On Linux I’m using shmget and shmat to setup a shared memory segment that one process will write to and one or more processes will read from. The data that is being shared is a few megabytes in size and when updated is completely rewritten; it’s never partially updated.
I have my shared memory segment laid out as follows:
-------------------------
| t0 | actual data | t1 |
-------------------------
where t0 and t1 are copies of the time when the writer began its update (with enough precision such that successive updates are guaranteed to have differing times). The writer first writes to t1, then copies in the data, then writes to t0. The reader on the other hand reads t0, then the data, then t1. If the reader gets the same value for t0 and t1 then it considers the data consistent and valid, if not, it tries again.
Does this procedure ensure that if the reader thinks the data is valid then it actually is?
Do I need to worry about out-of-order execution (OOE)? If so, would the reader using memcpy to get the entire shared memory segment overcome the OOE issues on the reader side? (This assumes that memcpy performs it’s copy linearly and ascending through the address space. Is that assumption valid?)
Joe Duffy gives the exact same algorithm and calls it: “A scalable reader/writer scheme with optimistic retry”.
It works.
You need two sequence number fields.
You need to read and write them in opposite order.
You might need to have memory barriers in place, depending on the memory ordering guarantees of the system.
Specifically, you need read acquire and store release semantics for the readers and writers when they access t0 or t1 for reading and writing respectively.
What instructions are needed to achieve this, depends on the architecture. E.g. on x86/x64, because of the relatively strong guarantees one needs no machine specific barriers at all in this specific case*.

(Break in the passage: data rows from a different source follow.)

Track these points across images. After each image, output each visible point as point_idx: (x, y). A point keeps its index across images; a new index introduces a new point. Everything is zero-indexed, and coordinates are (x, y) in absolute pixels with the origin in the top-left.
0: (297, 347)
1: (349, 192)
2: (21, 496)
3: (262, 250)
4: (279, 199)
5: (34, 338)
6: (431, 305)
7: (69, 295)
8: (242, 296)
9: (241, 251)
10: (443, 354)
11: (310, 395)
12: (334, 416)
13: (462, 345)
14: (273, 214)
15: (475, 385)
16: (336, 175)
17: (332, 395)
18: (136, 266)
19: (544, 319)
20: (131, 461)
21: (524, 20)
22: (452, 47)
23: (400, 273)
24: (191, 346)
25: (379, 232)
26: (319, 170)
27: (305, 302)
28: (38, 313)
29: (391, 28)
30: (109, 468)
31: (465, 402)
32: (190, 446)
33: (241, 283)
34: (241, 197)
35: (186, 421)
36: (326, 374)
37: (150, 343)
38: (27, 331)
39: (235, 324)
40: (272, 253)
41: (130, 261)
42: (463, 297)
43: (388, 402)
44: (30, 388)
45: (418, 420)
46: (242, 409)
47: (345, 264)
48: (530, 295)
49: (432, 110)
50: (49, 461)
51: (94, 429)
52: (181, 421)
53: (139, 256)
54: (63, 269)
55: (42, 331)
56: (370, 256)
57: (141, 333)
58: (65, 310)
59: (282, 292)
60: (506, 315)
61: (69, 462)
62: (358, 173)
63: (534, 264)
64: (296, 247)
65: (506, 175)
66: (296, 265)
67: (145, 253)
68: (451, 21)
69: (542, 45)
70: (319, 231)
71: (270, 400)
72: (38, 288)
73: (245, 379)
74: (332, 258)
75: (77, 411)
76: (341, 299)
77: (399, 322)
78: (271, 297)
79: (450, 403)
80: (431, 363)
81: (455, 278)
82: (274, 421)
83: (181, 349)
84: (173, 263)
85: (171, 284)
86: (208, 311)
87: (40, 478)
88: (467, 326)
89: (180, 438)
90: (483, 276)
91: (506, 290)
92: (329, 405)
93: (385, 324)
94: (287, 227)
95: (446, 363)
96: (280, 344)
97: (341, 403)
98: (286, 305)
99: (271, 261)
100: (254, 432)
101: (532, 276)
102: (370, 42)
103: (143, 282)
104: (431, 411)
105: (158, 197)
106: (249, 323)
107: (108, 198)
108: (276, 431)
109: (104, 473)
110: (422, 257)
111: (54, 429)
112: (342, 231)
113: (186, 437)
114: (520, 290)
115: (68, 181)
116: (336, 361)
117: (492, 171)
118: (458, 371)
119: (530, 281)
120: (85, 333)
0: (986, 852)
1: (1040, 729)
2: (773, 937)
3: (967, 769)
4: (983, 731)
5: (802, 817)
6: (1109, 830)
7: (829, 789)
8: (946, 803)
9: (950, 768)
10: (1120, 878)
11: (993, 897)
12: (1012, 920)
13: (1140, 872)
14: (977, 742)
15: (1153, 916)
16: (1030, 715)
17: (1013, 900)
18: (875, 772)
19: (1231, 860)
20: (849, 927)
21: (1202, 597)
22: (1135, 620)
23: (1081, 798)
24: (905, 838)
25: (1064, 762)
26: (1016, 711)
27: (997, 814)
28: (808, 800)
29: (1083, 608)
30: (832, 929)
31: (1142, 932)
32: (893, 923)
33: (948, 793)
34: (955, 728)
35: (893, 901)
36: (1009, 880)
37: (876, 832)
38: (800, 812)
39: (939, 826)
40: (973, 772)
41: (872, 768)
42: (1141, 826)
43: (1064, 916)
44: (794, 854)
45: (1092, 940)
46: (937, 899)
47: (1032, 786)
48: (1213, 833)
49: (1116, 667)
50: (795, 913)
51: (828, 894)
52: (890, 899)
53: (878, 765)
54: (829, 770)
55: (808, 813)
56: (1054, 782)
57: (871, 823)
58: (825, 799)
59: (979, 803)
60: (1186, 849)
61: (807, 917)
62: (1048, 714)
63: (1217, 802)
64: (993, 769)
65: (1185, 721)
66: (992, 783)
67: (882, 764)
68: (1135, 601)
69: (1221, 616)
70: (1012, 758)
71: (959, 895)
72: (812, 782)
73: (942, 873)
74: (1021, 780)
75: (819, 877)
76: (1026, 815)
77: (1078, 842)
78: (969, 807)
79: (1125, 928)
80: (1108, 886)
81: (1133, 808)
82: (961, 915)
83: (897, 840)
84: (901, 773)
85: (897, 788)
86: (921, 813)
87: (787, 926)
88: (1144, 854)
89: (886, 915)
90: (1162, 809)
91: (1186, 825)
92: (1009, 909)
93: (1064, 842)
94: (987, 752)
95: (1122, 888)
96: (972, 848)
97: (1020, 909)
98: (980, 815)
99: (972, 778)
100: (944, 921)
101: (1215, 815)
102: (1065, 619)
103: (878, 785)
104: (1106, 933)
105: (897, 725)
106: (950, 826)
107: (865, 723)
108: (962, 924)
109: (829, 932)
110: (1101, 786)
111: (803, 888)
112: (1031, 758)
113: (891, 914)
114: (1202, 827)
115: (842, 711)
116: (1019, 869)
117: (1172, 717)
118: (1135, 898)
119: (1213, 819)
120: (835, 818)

* one still needs to ensure that the compiler/JIT does not mess around with loads and stores , e.g. by using
volatile(that has a different meaning in Java and C# than in ISO C/C++. Compilers may differ, however. E.g. using VC++ 2005 or above with volatile it would be safe doing the above. See the “Microsoft Specific” section. It can be done with other compilers as well on x86/x64. The assembly code emitted should be inspected and one must make sure that accesses to t0 and t1 are not eliminated or moved around by the compiler.)As a side note, if you ever need
MFENCE,lock or [TopOfStack],0might be a better option, depending on your needs.